Suppression of over voltage in SiC-based inverter fed induction motor

Abstract

ABSTRACT Silicon carbide (SiC) based inverters are widely used due to their fast switching and ability to withstand high temperatures and Voltage. This helps to increase efficiency and reduces switching losses compared to the silicon-based inverter. However, this fast-switching device causes an increase in the Voltage at the junction of the cable and motor due to the reflected wave. The main causes of overvoltage are cable/motor impedance mismatch, fast-switching inverter devices (IGBT), and inverter-motor separation. To extend the induction motor lifespan, overvoltage reduction is necessary. Passive and active filters solve the problem, but passive filters are bulky and have high power loss.

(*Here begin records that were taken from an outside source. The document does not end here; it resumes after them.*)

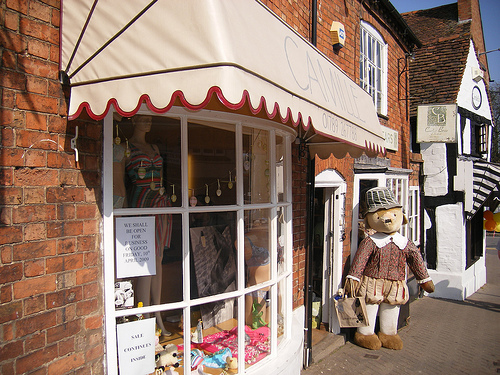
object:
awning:
[57, 0, 389, 159]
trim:
[66, 84, 389, 160]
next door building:
[408, 37, 499, 304]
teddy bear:
[331, 181, 437, 352]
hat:
[359, 182, 404, 218]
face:
[364, 206, 405, 236]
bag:
[331, 275, 371, 330]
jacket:
[341, 228, 432, 283]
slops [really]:
[347, 271, 413, 308]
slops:
[355, 273, 412, 309]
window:
[101, 98, 300, 373]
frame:
[102, 99, 290, 373]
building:
[398, 1, 497, 304]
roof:
[403, 33, 497, 125]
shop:
[404, 27, 500, 305]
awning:
[458, 157, 499, 221]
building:
[1, 0, 429, 374]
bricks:
[73, 232, 102, 253]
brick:
[44, 187, 87, 205]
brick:
[14, 310, 59, 339]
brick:
[23, 328, 47, 353]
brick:
[44, 315, 84, 349]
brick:
[53, 336, 75, 357]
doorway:
[310, 179, 342, 342]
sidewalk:
[300, 254, 499, 375]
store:
[58, 0, 390, 374]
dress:
[122, 136, 175, 254]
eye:
[392, 210, 399, 218]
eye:
[376, 215, 381, 221]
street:
[294, 228, 500, 373]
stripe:
[472, 163, 499, 176]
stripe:
[473, 171, 499, 187]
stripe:
[473, 168, 499, 183]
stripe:
[472, 200, 485, 208]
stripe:
[473, 180, 493, 196]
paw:
[418, 278, 436, 297]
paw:
[339, 277, 361, 298]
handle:
[340, 273, 357, 300]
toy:
[336, 287, 348, 300]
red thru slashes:
[348, 273, 414, 309]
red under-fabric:
[364, 277, 407, 306]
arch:
[313, 168, 346, 186]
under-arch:
[314, 166, 349, 188]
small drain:
[362, 350, 382, 363]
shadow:
[428, 279, 500, 315]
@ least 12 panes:
[111, 111, 288, 374]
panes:
[113, 306, 186, 374]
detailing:
[407, 102, 484, 274]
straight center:
[313, 123, 366, 151]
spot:
[338, 363, 348, 371]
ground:
[300, 231, 498, 374]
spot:
[342, 357, 350, 364]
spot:
[331, 361, 338, 370]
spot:
[316, 366, 323, 373]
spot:
[415, 366, 427, 373]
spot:
[324, 364, 331, 374]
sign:
[113, 315, 163, 374]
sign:
[114, 214, 159, 281]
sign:
[414, 103, 459, 147]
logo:
[338, 298, 366, 327]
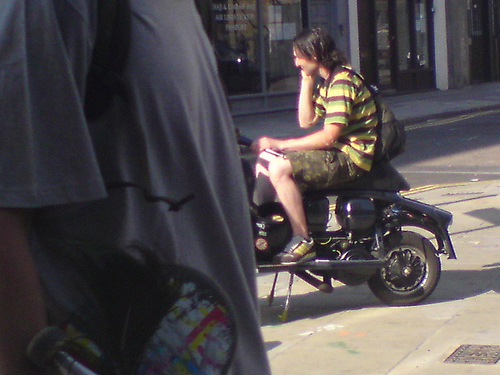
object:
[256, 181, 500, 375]
pavement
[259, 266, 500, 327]
shadow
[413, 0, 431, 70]
store window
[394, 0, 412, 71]
store window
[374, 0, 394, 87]
store window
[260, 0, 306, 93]
store window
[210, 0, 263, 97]
store window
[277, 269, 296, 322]
kick stand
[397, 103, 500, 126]
sidewalk curb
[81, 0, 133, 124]
backpack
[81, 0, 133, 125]
strap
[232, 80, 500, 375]
ground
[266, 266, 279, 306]
kickstands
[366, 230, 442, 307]
tire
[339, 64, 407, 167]
backpack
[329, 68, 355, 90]
shoulders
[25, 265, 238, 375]
skateboard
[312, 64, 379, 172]
shirt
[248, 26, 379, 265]
male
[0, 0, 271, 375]
gray shirt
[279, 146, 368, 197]
shorts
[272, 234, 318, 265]
tennis shoe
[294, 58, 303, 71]
cellphone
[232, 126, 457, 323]
motorbike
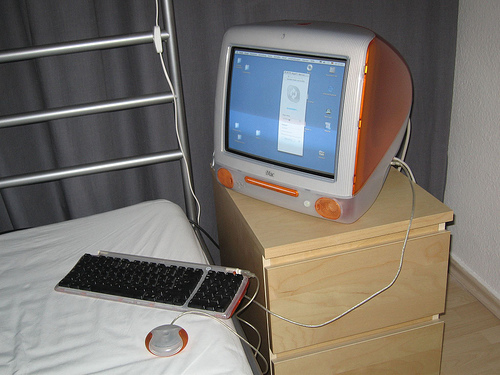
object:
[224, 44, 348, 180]
monitor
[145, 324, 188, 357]
mouse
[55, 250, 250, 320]
keyboard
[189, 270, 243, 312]
pad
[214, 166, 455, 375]
nightstand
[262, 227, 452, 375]
drawers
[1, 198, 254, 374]
mattress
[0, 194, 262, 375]
bed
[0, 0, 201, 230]
headboard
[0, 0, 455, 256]
curtains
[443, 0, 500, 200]
wall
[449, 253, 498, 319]
baseboard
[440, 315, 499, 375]
floor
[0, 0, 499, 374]
room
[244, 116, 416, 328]
cord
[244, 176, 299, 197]
speakers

This paper presents a shunt active filter approach for an inverter-fed induction motor to reduce overvoltage. To show the effectiveness of the proposed approach, the findings were compared to the topology of the clamp-type active filter already in use. The shunt active filter used Proportional Integral (PI) and fuzzy controllers to generate reference current according to the Synchronous Reference Frame (SRF) theory. Harmonics in the power system were removed using the SRF theory. The unique aspect of this work is how the reference current is produced in the shunt active filter using the SRF theory. The proposed shunt active filter with a fuzzy controller was added to the hardware implementation to achieve better results than previous active filters.